- _演習テキスト_:
2014.10.10更新
肺炎球菌ワクチンについて
今年の10月から肺炎球菌に対するワクチンが定期接種の対象となりました。特に基礎疾患の無い方では65歳、70歳、75歳・・・と5年ごとにその年齢に達したときに自治体の補助を受けられます。ニューモバックスというワクチンです。このワクチンの有効期限は5年とされていますが、これは液性免疫を上昇させる効果しかないためたとえば、免疫強化を図るため2回接種してもワクチンの効果が強くなったり、持続期間が長くなることはないので、抗体が無くなる頃(5年)に再接種する必要があります。一方、今年の6月に認可されたプレベナー13という肺炎球菌ワクチンは細胞性免疫を上昇させるため、免疫強化(ブースター効果)が期待できますので、有効期間も長くなります。心配されている副作用も今までの報告と因果関係が無いことが証明され、安全性は確認されました。ニューモバックスと比較して自治体の補助は受けれず少々値段は高いですが、66歳から69歳など補助の対象年齢から外れている方は最初はプレベナー13の接種をされ、対象年齢に達したときにニューモバックスを接種されるのがいいのではないでしょうか。当院も10月からプレベナー13を取り扱っていますので、お問い合わせください。

- _取り組む課題_:
肺炎球菌ワクチンについての本文では、ニューモバックスの有効期限は何年とされていますか？

収集したデータ項目:

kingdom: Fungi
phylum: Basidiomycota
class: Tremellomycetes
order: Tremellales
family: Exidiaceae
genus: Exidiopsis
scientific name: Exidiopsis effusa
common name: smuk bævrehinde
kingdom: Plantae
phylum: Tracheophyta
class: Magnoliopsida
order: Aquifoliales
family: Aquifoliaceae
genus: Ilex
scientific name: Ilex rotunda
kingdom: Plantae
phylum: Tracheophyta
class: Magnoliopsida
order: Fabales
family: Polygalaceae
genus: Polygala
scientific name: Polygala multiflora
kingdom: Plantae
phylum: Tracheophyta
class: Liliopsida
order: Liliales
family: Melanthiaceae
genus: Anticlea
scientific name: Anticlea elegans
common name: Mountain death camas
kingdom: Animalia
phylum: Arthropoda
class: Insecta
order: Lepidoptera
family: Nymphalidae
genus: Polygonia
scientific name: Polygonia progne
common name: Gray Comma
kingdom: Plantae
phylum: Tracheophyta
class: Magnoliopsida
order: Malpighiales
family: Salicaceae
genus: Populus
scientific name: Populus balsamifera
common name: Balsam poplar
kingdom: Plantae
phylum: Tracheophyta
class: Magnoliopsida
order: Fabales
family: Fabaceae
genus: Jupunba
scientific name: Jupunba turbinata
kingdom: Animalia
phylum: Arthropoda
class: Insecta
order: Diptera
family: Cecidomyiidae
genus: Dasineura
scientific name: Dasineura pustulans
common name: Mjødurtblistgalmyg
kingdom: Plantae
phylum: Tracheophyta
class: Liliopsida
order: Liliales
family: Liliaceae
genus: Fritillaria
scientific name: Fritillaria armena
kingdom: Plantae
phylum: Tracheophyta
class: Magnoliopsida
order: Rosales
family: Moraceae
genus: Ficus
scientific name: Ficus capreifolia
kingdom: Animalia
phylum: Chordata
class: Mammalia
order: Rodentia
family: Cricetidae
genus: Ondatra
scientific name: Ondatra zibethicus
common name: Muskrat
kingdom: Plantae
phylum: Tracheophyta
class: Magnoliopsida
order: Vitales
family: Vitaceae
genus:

- _課題の解答_:
5年とされています。